Given text
# # # # # # #

The rough whiting (Sillago nierstraszi) is a dubious species of coastal marine fish in the smelt-whiting family Sillaginidae. The species is known only from the holotype which was collected in 1941 on the south coast of Papua New Guinea, but is thought to be lost. S. nierstraszi is currently a valid species, although during his revision of the sillaginids, Roland McKay suggested the species to be a senior synonym of Sillago analis.

==Taxonomy and naming==
The rough whiting is one of over 30 species in the genus Sillago, which is one of five genera belonging to the smelt whiting family Sillaginidae, this family was previously considered to be part of the Percoidea, a suborder of the Perciformes. The 5th edition of Fishes of the World classifies the Sillaginidae in the order Spariformes.

The species was first described by J. Hardenberg in 1941 in a synopsis of the Fishes of New Guinea based on the holotype specimen which was collected from Merauke on the southern coast of New Guinea. This remains the only specimen ever collected of the fish, and appears to be lost after McKay was unable to locate it during his revision of the family. He furthermore suggested it to be a senior synonym of Sillago analis, due to the two species sharing many characteristics.

# # # # # # #

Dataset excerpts

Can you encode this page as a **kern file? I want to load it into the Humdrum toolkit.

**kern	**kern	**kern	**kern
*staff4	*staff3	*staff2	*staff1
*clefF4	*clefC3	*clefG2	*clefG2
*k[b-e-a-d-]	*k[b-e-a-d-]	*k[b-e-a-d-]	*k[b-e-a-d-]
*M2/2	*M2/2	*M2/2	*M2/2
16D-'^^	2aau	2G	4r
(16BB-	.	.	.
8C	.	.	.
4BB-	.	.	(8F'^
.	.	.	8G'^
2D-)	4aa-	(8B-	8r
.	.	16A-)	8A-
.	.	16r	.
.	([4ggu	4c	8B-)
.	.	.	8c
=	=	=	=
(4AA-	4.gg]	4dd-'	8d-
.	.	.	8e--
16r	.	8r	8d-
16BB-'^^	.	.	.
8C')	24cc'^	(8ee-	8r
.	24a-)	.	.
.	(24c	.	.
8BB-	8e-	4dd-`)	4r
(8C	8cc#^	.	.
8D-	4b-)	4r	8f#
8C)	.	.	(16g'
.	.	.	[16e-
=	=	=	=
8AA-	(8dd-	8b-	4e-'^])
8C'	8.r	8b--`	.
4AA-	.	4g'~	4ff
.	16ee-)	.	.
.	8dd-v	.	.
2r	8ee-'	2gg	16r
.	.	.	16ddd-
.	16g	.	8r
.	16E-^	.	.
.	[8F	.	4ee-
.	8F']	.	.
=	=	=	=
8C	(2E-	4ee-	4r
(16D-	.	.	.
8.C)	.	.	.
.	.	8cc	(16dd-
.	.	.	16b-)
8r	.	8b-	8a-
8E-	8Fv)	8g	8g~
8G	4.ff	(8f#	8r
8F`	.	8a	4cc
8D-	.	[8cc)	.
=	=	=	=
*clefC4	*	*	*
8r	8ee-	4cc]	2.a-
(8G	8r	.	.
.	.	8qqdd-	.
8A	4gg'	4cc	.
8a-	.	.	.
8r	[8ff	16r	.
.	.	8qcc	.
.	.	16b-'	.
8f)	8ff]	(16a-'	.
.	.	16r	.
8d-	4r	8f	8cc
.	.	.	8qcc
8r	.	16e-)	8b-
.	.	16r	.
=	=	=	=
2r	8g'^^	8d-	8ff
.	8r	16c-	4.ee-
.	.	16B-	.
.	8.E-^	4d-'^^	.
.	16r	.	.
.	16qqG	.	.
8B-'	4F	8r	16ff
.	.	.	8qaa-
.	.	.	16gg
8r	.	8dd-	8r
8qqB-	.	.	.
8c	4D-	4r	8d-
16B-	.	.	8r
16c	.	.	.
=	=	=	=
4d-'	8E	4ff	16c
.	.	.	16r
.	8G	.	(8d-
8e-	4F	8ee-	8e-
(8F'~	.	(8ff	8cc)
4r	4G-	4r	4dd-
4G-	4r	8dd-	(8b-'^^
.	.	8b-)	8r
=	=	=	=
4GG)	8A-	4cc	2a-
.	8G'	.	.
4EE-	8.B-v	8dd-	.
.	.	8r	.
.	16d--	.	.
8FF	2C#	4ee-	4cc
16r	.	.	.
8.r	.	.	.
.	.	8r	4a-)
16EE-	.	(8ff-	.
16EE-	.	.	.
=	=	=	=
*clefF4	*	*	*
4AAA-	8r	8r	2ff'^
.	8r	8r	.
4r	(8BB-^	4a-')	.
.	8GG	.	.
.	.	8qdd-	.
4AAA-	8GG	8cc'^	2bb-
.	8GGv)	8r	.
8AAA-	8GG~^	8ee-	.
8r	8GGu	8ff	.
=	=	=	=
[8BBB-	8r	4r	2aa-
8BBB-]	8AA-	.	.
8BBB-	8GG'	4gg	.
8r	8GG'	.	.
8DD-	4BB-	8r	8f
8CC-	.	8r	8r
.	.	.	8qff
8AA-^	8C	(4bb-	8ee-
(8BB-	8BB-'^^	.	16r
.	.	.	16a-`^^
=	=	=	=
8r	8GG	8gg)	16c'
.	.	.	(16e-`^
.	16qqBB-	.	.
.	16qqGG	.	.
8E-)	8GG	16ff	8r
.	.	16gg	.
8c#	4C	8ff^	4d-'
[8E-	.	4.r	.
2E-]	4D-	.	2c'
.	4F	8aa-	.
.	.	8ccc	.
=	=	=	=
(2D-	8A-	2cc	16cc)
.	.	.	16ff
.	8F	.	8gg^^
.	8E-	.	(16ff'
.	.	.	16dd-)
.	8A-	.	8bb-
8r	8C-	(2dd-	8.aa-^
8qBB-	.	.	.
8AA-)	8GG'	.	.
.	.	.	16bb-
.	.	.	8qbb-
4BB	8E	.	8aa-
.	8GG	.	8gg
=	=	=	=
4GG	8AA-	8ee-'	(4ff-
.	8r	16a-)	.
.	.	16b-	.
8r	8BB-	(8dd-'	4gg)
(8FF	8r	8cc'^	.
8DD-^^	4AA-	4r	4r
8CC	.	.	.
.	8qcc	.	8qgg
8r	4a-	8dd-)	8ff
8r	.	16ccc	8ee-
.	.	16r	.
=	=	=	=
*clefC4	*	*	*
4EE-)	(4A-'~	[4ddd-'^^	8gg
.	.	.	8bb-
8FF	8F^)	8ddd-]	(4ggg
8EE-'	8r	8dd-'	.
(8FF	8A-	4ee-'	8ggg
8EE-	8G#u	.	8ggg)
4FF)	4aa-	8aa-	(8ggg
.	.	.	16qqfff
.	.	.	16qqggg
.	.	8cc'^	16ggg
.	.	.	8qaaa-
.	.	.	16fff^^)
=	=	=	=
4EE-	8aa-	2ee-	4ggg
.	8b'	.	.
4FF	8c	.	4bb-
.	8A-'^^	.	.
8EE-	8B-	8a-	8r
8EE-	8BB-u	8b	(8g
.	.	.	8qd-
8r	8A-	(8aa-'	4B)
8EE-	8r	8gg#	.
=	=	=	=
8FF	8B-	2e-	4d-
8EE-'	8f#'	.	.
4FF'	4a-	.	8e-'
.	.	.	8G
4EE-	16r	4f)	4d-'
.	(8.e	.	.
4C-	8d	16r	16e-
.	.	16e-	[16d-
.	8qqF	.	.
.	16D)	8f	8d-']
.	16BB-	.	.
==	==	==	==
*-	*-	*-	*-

# # # # # # #

Task instructions
Answer these questions from the rough whiting text:
1. In which order does the 5th edition of Fishes of the World classify the Sillaginidae?
2. Who first described the species, and in what year?
3. From what place was the holotype specimen collected?

The completed task
1. Spariformes
2. J. Hardenberg, in 1941
3. Merauke, on the southern coast of New Guinea